- Supplied data:
========

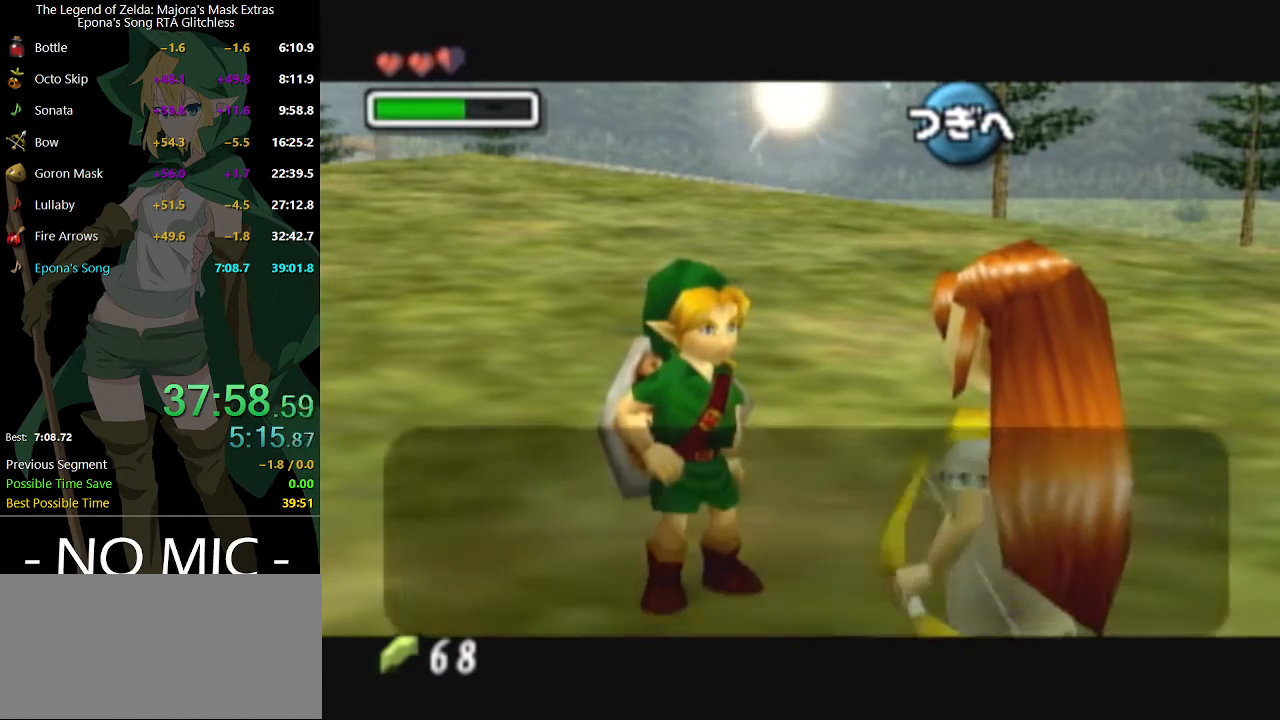
{"buttons": [], "left_stick": "center", "right_stick": "center", "events": [[33, "A", "down"], [67, "B", "down"], [100, "A", "up"], [133, "B", "up"], [200, "B", "down"], [233, "A", "down"], [233, "B", "up"], [300, "A", "up"], [300, "B", "down"], [333, "B", "up"], [367, "A", "down"], [400, "A", "up"], [400, "B", "down"], [467, "B", "up"]]}
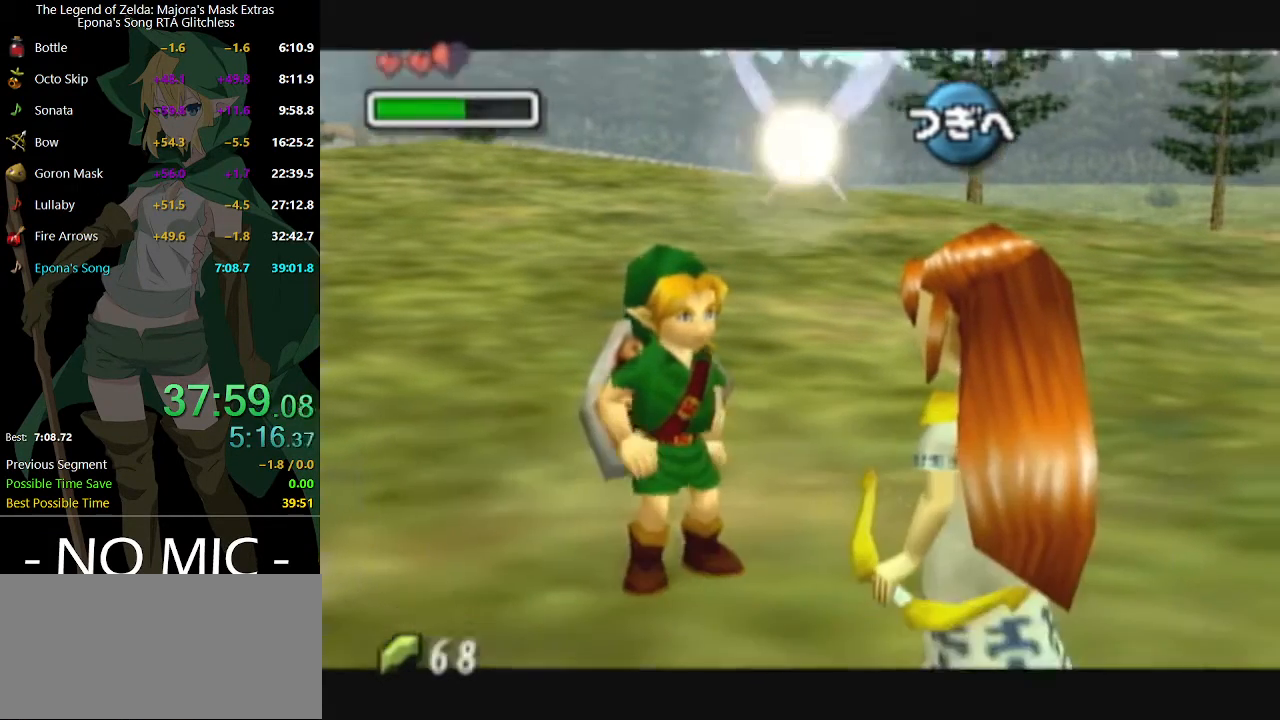
{"buttons": [], "left_stick": "center", "right_stick": "center", "events": []}
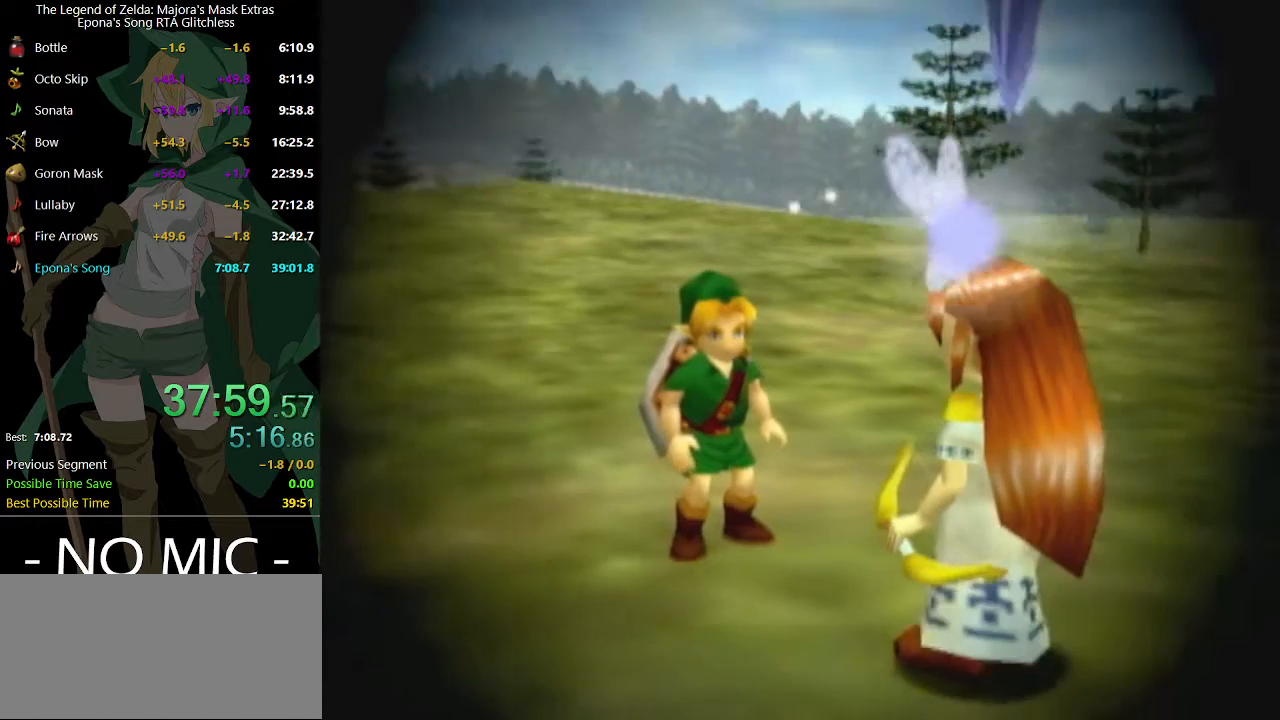
{"buttons": [], "left_stick": "center", "right_stick": "center", "events": []}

========

- Description of the task: Give the data again word for word, without pictures.

- Answer to the problem:
{"buttons": [], "left_stick": "center", "right_stick": "center", "events": [[33, "A", "down"], [67, "B", "down"], [100, "A", "up"], [133, "B", "up"], [200, "B", "down"], [233, "A", "down"], [233, "B", "up"], [300, "A", "up"], [300, "B", "down"], [333, "B", "up"], [367, "A", "down"], [400, "A", "up"], [400, "B", "down"], [467, "B", "up"]]}
{"buttons": [], "left_stick": "center", "right_stick": "center", "events": []}
{"buttons": [], "left_stick": "center", "right_stick": "center", "events": []}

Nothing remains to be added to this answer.